Purdue quantum research receives Department of Defense funding
Research into quantum techniques to more quickly detect explosives and exotic types of quantum camouflage have received funding from the U.S. Department of Defense’s 2020 Multidisciplinary University Research Initiative (MURI) program.
The four faculty members who have been awarded projects in the competitive funding program are members of the Purdue Quantum Science and Engineering Institute in Purdue's Discovery Park.
The highly competitive, tri-service MURI program is supported by the Army Research Office, the Air Force Office of Scientific Research, and the Office of Naval Research. Of the 365 projects nominated, only 26 were chosen via a merit-based review.
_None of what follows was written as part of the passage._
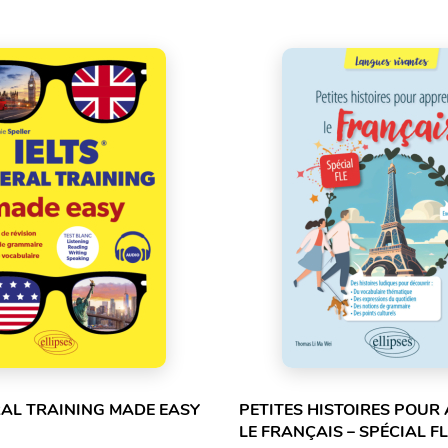
RAL TRAINING MADE EASY
PETITES HISTOIRES POUR
LE FRANÇAIS – SPÉCIAL FL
According to the Department of Defense, the MURI program convenes teams of multiple disciplines to facilitate the growth of new technologies to solve the DoD’s unique problems.
Theresa Mayer, executive vice president for research and partnerships, said that these are prestigious awards and reflect the leading research and capabilities of the Quantum Science and Engineering Institute.
"Purdue has a long history of supporting DoD missions, and it continues with these MURI projects to develop quantum technologies," she said. “Quantum science and engineering will revolutionize national security, and scientists in Purdue's Quantum Science and Engineering Institute are excited to support these efforts to secure the United States’ superiority in this area.”
Christopher Greene, Purdue's Albert Overhauser Distinguished Professor of Physics and Astronomy, and co-founder of the Purdue Quantum Science and Engineering Institute, will lead Purdue's role in a project titled “New Approaches to Quantum Control with Individual Molecule Sensitivity."
"This work will seek to control individual atoms in order to fully embrace and leverage their quantum effects," Greene said. "This could lead to improved detectors for biological, chemical and explosive agents, and precise quantum control that can lead to advanced materials design."
This project is led by Harvard University. Other participating institutions are the University of Colorado, Boulder; the University of California, Los Angeles; the University of California, Santa Barbara; and, the University of Maryland, College Park.
The second project is titled "Novel Light-Matter Interactions in Topologically Non-Trivial Weyl Semimetal Structures and Systems." It is led by Alexandra Boltasseva (Purdue lead), professor of electrical and computer engineering, and an inaugural Discovery Park Fellow; and Yong Chen, Purdue's Karl Lark-Horovitz Professor of Physics and Astronomy, professor of electrical and computer engineering, and the inaugural director of the Purdue Quantum Science and Engineering Institute.
"We are very much excited to team up with the leading groups on this exciting topic,” Boltasseva said. “Led by professor Mercedeh Khajavikhan from University of Southern California, our team will pursue the search of unintuitive new materials and systems that exhibit exotic electronic and optoelectronic properties, specifically those stemming from unique topological states, and truly represent a new phase of matter."
Additional contributors to this project include Vladimir Shalaev, Purdue's Robert and Anne Burnett Distinguished Professor of Electrical and Computer Engineering and co-founder of the Purdue Quantum Science and Engineering Institute.
This project will be led by researchers from the University of Southern California and conducted in collaboration with researchers from the University of Central Florida, Northeastern University and the University of Tennessee.